Brute-Force Attacks Used to Download Rarog Miner via Magento Sites

Cryptocurrency mining is on the rise, and parties interested in using miners are employing all kinds of methods to achieve success. In the past, we have reported miners that were introduced to users using an image of Ryan Gosling, a vulnerability that allowed infecting 500,000 Windows hosts, as well as security holes that enabled a world-wide attack by RubyMiner. Although more conventional kinds of malware are still being created and spread, there is no denying that more and more malicious parties are focusing all of their resources on miners because they can ensure better success rates. When a miner is activated, it uses up the affected system’s resources to mine cryptocurrency, which is a virtual currency that goes straight into the pocket of the said malicious parties. According to the latest findings, attackers have decided to exploit Magento, an open-source e-commerce platform, to mine Monero.

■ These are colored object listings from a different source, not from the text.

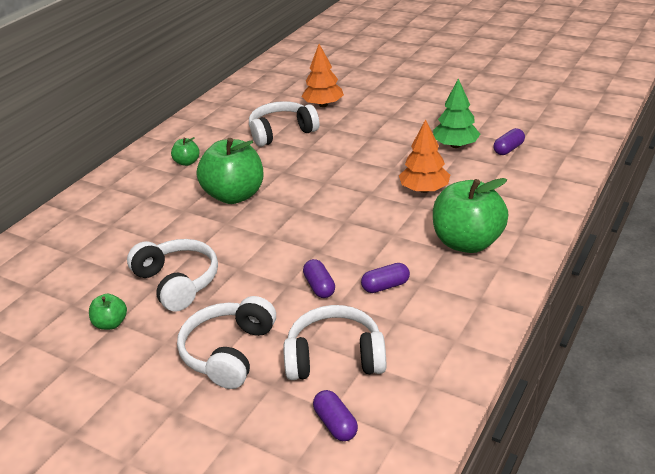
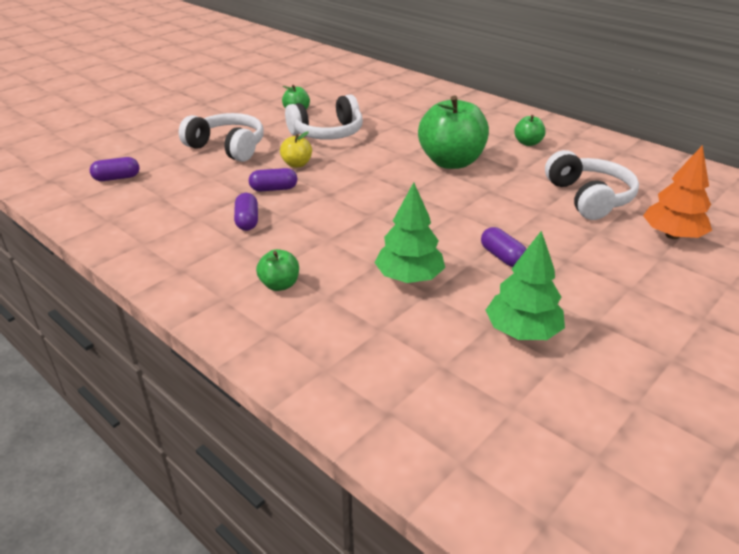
camera: 100 degrees right, 0 degrees up
white headphones [283,305,386,380] -> none
orange tree [399,119,450,193] -> green tree [374,182,445,283]
green apple [433,178,508,253] -> green apple [256,249,299,291], size x0.46
purple capsule [493,128,525,155] -> purple capsule moved to [481,227,526,267]
none -> yellow apple [280,131,312,168]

According to the findings of researchers at Flashpoint, at least 1,000 administration panels that belong to Magento were exploited using brute-force attacks. Remote attackers were found to use default Magento credentials to gain administrative rights. Unfortunately, it appears that the responsibility falls onto the heads of administrators themselves who, reportedly, have not been able to secure the credentials. If the attack manages to take full control of the site’s Magento CMS administration panel, they can add script without anyone’s notice. According to analysis, the attacker added malicious code to the core file, which permitted them to access sensitive information. This allowed cyber criminals to steal personal credit card information. A malicious file posing as the authentic Adobe Flash Player update was introduced for the attack, and this is the file that contained malicious code that would download AZORult, a malicious Trojan that would then be used to download anything that cyber criminals wanted. In most cases, the infection was used to download the cryptocurrency miner called “Rarog.”

It does not look like the attackers behind the Rarog have a specific target; however, it was found that among the victims, there have been quite a few from healthcare and education industries. Most victims were found in the United States, as well as countries in Europe. Although the victims are unlikely to notice or understand the activity of the AZORult Trojan because this threat is silent, and detecting it manually can be difficult, the activity of the Rarog miner should be much more noticeable. That is because once in action a miner depletes resources, which makes the system’s performance strained. In extreme cases, the computer could overheat and crash, which could cause damage to the hard drive. It is easy to check the performance levels via the “Performance” tab on the Task Manager. If the performance is anywhere over 50% without any known programs opened and running, it is important to check what is using the resources. Magento administrators can discover this when testing their services or when they get complaints from users.

All Magento administrators are advised to update the logins of their content management system logins. The victims of the security breaches should have been notified about it already, but even those admins who have not been affected by the brute-force attacks should update their passwords, which need to be complex enough to withstand attacks. Using a two-factor authentication system is recommended as well. If passwords are strong, and all security vulnerabilities are patched, Magento sites should be safe again. Of course, it is important to note that other e-commerce CMSs exist as well, including Powerfront CMS or OpenCart. These could be targeted in the same way as Magento sites. While Magento admins have to do their part, the users of these sites need to be careful as well. Opening random files – even if they pose as legitimate updaters – can be dangerous. Also, if the system is overloading, the issue needs to be investigated thoroughly. Finally, all users need to be cautious about the sites they use to purchase online goods.


Kremez, V., Bashir, A., Burbage, P. April 2, 2018. Compromised Magento Sites Delivering Malware. Flashpoint.
Trend Micro. April 4, 2018. Magento-Based Websites Hacked to Steal Credit Card Data and Install Cryptocurreny-Mining Malware. Trend Micro.